Woman injured in rockfall could lose foot and ankle

LEAVENWORTH — A Sumner woman may lose her left foot and ankle after she was pinned for about an hour under a large rock that fell from an established climbing wall in Tumwater Canyon.

The father of the woman, Andrea Haisch, 21, said the impact also broke her forearm and pelvis. Monday evening he said doctors have told him there was a 50 percent chance that she may lose her foot.

The woman’s brother, Kurt D. Haisch, was on the climbing wall when the rock came loose, and he fell 15 to 20 feet. Kurt, 24, a paramedic with Ballard Ambulance in Wenatchee, suffered two broken cervical vertebra and a broken tailbone.

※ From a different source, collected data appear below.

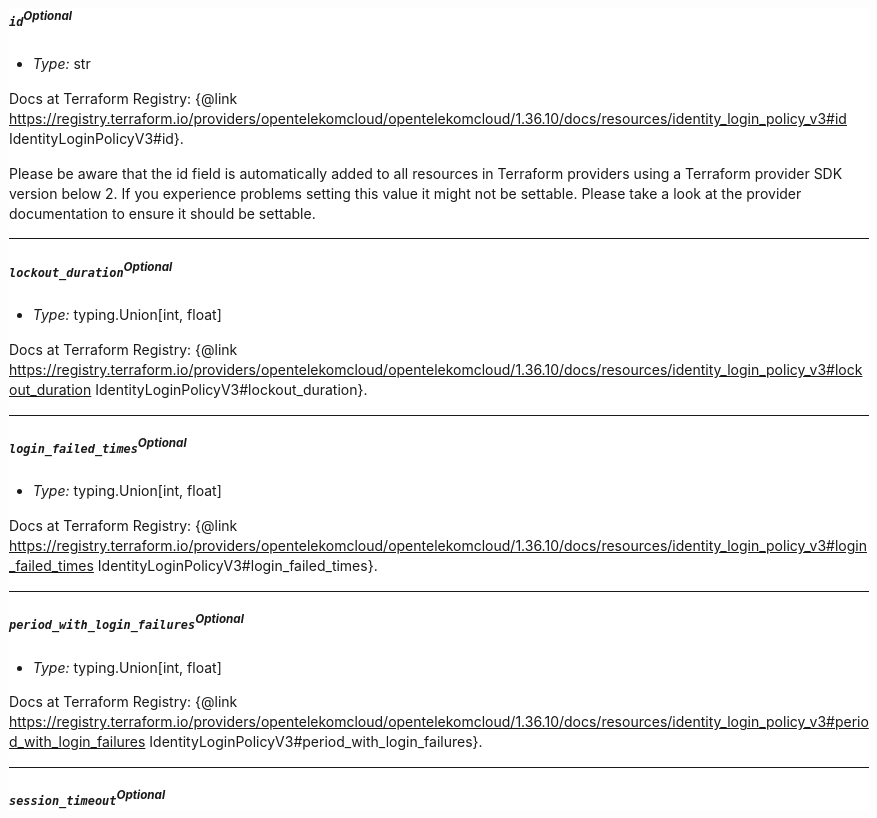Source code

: 
##### `id`<sup>Optional</sup> <a name="id" id="@cdktf/provider-opentelekomcloud.identityLoginPolicyV3.IdentityLoginPolicyV3.Initializer.parameter.id"></a>

- *Type:* str

Docs at Terraform Registry: {@link https://registry.terraform.io/providers/opentelekomcloud/opentelekomcloud/1.36.10/docs/resources/identity_login_policy_v3#id IdentityLoginPolicyV3#id}.

Please be aware that the id field is automatically added to all resources in Terraform providers using a Terraform provider SDK version below 2.
If you experience problems setting this value it might not be settable. Please take a look at the provider documentation to ensure it should be settable.

---

##### `lockout_duration`<sup>Optional</sup> <a name="lockout_duration" id="@cdktf/provider-opentelekomcloud.identityLoginPolicyV3.IdentityLoginPolicyV3.Initializer.parameter.lockoutDuration"></a>

- *Type:* typing.Union[int, float]

Docs at Terraform Registry: {@link https://registry.terraform.io/providers/opentelekomcloud/opentelekomcloud/1.36.10/docs/resources/identity_login_policy_v3#lockout_duration IdentityLoginPolicyV3#lockout_duration}.

---

##### `login_failed_times`<sup>Optional</sup> <a name="login_failed_times" id="@cdktf/provider-opentelekomcloud.identityLoginPolicyV3.IdentityLoginPolicyV3.Initializer.parameter.loginFailedTimes"></a>

- *Type:* typing.Union[int, float]

Docs at Terraform Registry: {@link https://registry.terraform.io/providers/opentelekomcloud/opentelekomcloud/1.36.10/docs/resources/identity_login_policy_v3#login_failed_times IdentityLoginPolicyV3#login_failed_times}.

---

##### `period_with_login_failures`<sup>Optional</sup> <a name="period_with_login_failures" id="@cdktf/provider-opentelekomcloud.identityLoginPolicyV3.IdentityLoginPolicyV3.Initializer.parameter.periodWithLoginFailures"></a>

- *Type:* typing.Union[int, float]

Docs at Terraform Registry: {@link https://registry.terraform.io/providers/opentelekomcloud/opentelekomcloud/1.36.10/docs/resources/identity_login_policy_v3#period_with_login_failures IdentityLoginPolicyV3#period_with_login_failures}.

---

##### `session_timeout`<sup>Optional</sup> <a name="session_timeout" id="@cdktf/provider-opentelekomcloud.identityLoginPolicyV3.IdentityLoginPolicyV3.Initializer.parameter.sessionTimeout"></a>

The siblings’ father, Dan Haisch of Sumner, said the fall “did not sever his spinal cord; it was millimeters from that type of injury.”

Andrea Haisch, a senior at the University of Washington, was watching her brother climb when the rock came loose and fell on top of her, her father said.

“They’re both lucky to be alive,” Dan Haisch said in a phone interview from Harborview Medical Center where his children were both in satisfactory condition.

Dan Haisch, who was not at the scene of the accident, said he heard that the rock weighed about 3,000 pounds.

Watching the climb, but not injured, were Kurt and Andrea’s mother, Karlene Haisch, and Andrea’s boyfriend, who is from Australia. He was holding the rope for the climber. “The rock just missed him,” Dan said.

Chief Kelly O’Brien Fire District 3 in Leavenworth said rescuers used a wheeled litter to carry a hydraulic spreading tool about a quarter of a mile to reach the injured siblings.

Andrea was airlifted to Harborview. Kurt was taken by ambulance to the same Seattle hospital.